▸ **WHAT YOU NEED TO DO**
Copy out the lines below word for word, from the very first one through the line containing "var sketch = newSketch(context, id", both included.

========================================

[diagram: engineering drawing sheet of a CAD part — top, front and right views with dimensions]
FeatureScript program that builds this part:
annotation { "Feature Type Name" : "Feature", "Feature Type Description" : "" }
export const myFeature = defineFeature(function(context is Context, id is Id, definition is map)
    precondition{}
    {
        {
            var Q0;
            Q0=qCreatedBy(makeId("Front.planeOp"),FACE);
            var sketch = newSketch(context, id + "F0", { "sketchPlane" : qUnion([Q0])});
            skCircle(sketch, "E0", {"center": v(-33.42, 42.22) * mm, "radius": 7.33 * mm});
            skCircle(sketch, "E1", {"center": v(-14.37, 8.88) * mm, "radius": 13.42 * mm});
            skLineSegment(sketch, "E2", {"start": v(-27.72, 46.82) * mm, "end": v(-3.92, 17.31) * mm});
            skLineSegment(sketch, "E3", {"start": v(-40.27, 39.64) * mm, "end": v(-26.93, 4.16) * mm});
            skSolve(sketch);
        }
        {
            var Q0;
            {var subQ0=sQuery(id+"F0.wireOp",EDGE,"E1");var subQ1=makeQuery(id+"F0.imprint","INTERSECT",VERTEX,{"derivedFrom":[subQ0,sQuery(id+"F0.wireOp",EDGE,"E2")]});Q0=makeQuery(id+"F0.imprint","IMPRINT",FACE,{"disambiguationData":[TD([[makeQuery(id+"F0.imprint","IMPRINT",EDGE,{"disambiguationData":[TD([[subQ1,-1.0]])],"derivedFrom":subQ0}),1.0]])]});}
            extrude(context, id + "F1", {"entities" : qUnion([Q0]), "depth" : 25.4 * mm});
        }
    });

========================================

▸ **RESULT OF THIS TASK**
[diagram: engineering drawing sheet of a CAD part — top, front and right views with dimensions]
FeatureScript program that builds this part:
annotation { "Feature Type Name" : "Feature", "Feature Type Description" : "" }
export const myFeature = defineFeature(function(context is Context, id is Id, definition is map)
    precondition{}
    {
        {
            var Q0;
            Q0=qCreatedBy(makeId("Front.planeOp"),FACE);
            var sketch = newSketch(context, id + "F0", { "sketchPlane" : qUnion([Q0])});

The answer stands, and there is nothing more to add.